The length of the short allele was estimated from spanning reads (SPANNING) while the length of the expanded allele was estimated from in-repeat reads (INREPEAT). The confidence interval for the size of the expanded allele is (52,71). There are 4 spanning and 69 flanking reads consistent with the repeat allele of size 33 that is 4 reads fully contain the repeat of size 33 and 69 flanking reads overlap at most 33 repeat units.

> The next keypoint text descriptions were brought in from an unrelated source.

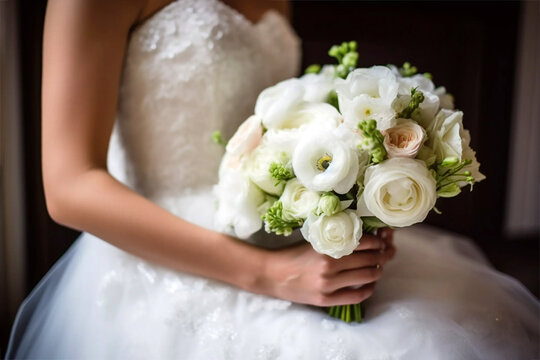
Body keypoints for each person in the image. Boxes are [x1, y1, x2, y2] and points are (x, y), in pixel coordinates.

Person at [6, 0, 538, 358]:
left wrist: (358, 209)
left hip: (273, 215)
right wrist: (268, 273)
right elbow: (70, 185)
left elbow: (276, 125)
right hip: (158, 239)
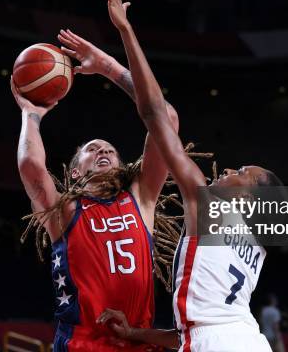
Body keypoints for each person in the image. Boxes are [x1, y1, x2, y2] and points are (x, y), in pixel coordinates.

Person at [96, 0, 280, 352]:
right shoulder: (256, 244)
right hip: (247, 339)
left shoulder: (209, 204)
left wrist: (124, 34)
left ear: (246, 200)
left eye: (242, 173)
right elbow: (198, 329)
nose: (229, 169)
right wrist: (134, 335)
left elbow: (154, 114)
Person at [12, 24, 179, 350]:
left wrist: (108, 67)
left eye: (109, 150)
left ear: (121, 165)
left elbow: (166, 119)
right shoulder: (63, 210)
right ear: (75, 174)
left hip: (137, 342)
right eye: (91, 149)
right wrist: (31, 115)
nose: (102, 151)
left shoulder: (141, 196)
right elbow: (31, 166)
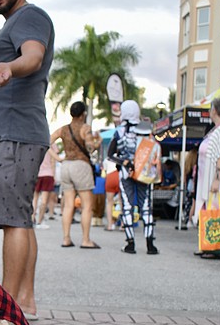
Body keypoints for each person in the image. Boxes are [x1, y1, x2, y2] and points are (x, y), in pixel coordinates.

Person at [0, 0, 55, 319]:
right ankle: (24, 302)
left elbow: (33, 57)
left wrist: (9, 67)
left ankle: (8, 309)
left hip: (12, 134)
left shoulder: (29, 17)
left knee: (13, 220)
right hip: (16, 133)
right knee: (20, 218)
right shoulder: (15, 23)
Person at [107, 100, 159, 255]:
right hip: (144, 173)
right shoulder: (146, 129)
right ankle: (150, 243)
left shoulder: (119, 131)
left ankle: (130, 243)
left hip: (125, 172)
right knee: (146, 206)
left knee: (127, 206)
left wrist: (124, 162)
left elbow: (110, 155)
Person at [49, 101, 100, 249]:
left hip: (66, 166)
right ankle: (85, 240)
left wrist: (57, 158)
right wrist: (97, 142)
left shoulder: (63, 129)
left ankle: (66, 238)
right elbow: (90, 148)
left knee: (68, 205)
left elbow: (47, 142)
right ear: (83, 113)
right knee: (87, 205)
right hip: (81, 165)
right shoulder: (85, 128)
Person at [194, 96, 220, 260]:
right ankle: (206, 245)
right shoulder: (216, 130)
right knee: (208, 212)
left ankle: (215, 247)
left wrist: (217, 179)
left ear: (216, 111)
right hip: (208, 178)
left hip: (216, 181)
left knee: (215, 213)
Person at [31, 145, 58, 229]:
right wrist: (54, 175)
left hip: (37, 173)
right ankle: (40, 221)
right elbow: (53, 161)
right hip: (48, 173)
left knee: (34, 199)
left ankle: (32, 219)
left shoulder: (37, 142)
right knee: (44, 200)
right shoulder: (52, 145)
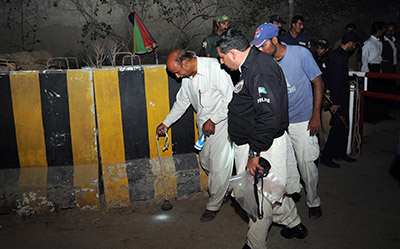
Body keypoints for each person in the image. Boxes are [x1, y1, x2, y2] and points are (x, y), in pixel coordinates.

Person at [217, 29, 308, 249]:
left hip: (261, 146)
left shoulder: (260, 69)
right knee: (270, 189)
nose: (221, 63)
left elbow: (269, 115)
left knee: (258, 200)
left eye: (221, 57)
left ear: (233, 52)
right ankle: (294, 223)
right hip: (255, 142)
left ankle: (254, 244)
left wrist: (254, 153)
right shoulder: (251, 66)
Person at [251, 23, 323, 219]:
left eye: (262, 45)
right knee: (282, 167)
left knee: (306, 165)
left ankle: (313, 201)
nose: (260, 50)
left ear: (275, 40)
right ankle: (288, 212)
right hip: (280, 124)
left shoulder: (300, 54)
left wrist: (316, 115)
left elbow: (317, 81)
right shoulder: (265, 61)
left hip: (303, 120)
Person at [156, 50, 234, 222]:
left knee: (218, 166)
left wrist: (214, 119)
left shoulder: (215, 68)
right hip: (203, 125)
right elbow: (182, 102)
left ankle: (213, 204)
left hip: (222, 122)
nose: (176, 76)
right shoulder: (187, 79)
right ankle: (226, 189)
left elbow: (230, 98)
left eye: (177, 71)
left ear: (185, 63)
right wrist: (166, 123)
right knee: (205, 161)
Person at [320, 31, 360, 168]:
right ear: (349, 43)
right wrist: (335, 102)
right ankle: (327, 156)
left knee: (343, 127)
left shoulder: (340, 55)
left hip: (341, 96)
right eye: (354, 45)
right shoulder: (338, 57)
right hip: (338, 98)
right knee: (338, 127)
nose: (354, 48)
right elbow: (336, 80)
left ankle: (340, 153)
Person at [361, 21, 386, 122]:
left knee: (377, 92)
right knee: (369, 93)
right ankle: (368, 117)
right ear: (378, 30)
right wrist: (366, 74)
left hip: (377, 68)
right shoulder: (369, 43)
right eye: (383, 29)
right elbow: (364, 59)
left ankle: (375, 115)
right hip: (370, 69)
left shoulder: (379, 42)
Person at [313, 38, 331, 151]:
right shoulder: (313, 59)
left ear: (327, 49)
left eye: (322, 49)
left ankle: (326, 149)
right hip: (313, 95)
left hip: (325, 95)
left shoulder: (329, 61)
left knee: (326, 125)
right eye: (318, 48)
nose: (319, 51)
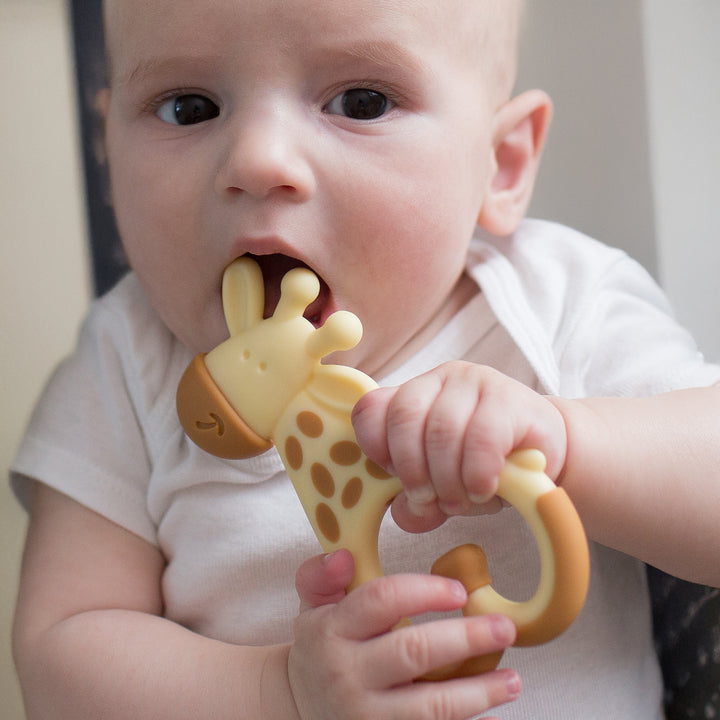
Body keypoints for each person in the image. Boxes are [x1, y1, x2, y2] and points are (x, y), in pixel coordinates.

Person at [10, 0, 720, 717]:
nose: (258, 160)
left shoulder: (557, 302)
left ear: (501, 164)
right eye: (189, 107)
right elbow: (60, 656)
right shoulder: (127, 360)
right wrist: (277, 692)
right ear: (107, 152)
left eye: (362, 101)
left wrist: (569, 441)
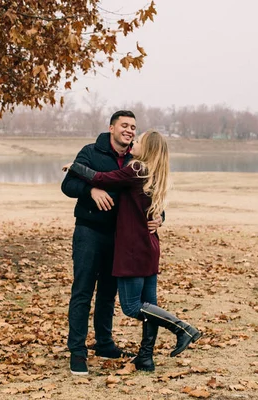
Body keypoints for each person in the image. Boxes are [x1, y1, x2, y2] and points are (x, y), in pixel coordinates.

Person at [63, 129, 202, 373]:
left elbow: (102, 179)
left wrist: (75, 167)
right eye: (128, 130)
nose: (133, 139)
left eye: (137, 138)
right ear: (113, 127)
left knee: (131, 306)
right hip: (147, 244)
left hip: (132, 246)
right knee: (150, 304)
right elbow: (148, 206)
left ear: (146, 148)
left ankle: (181, 328)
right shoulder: (155, 172)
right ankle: (145, 357)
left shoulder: (137, 168)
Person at [61, 111, 162, 375]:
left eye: (133, 127)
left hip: (121, 239)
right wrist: (90, 190)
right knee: (83, 292)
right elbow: (68, 184)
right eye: (125, 126)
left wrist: (160, 217)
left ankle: (104, 343)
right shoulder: (91, 151)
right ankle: (78, 352)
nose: (129, 131)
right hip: (89, 231)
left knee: (108, 293)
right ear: (112, 128)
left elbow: (151, 193)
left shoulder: (136, 159)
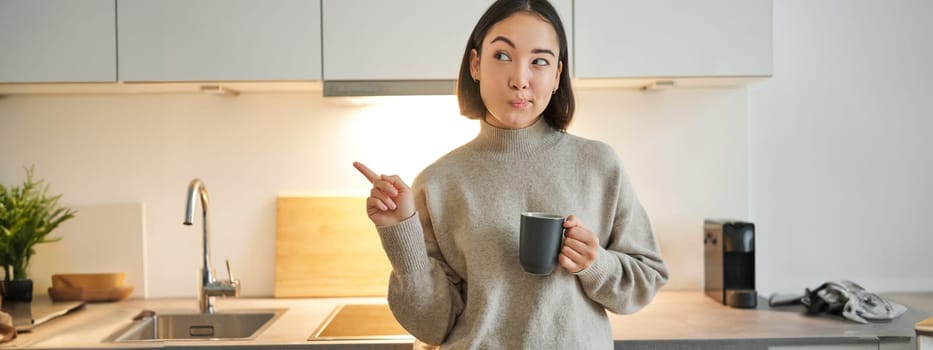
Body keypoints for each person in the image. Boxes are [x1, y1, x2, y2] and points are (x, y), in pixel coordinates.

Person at [353, 0, 669, 348]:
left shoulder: (600, 165)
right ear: (475, 64)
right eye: (502, 56)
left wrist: (595, 264)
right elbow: (432, 326)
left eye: (539, 61)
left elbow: (647, 278)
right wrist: (400, 234)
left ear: (557, 75)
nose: (520, 80)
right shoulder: (438, 182)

There are 83 flanking and 4 in-repeat reads consistent with the repeat allele of size 58. The average coverage of this locus is 37.46x.

The sequence-graph alignments of reads in the targeted repeat regions are output in a BAM file. You can use a specialized GraphAlignmentViewer tool available on GitHub to visualize the alignments. Programs like Integrative Genomics Viewer (IGV) are not designed for displaying graph-aligned reads and cannot visualize these BAMS.
The BAMs store graph alignments in custom XG tags using the format <LocusName>,<StartPosition>,<GraphCIGAR>.
• | LocusName—A locus identifier that matches the corresponding entry in the repeat expansion specification file. |
• | StartPosition—The starting alignment position of a read on the first graph node. |
• | GraphCIGAR—The alignment of a read against the graph starting from that position. GraphCIGAR consists of a sequence of graph node identifiers and linear CIGARS describing the alignment of the read to each node. |
Quality scores in the BAM file are binary. High-scoring bases are assigned a score of 40, and low-scoring bases are assigned a score of 0.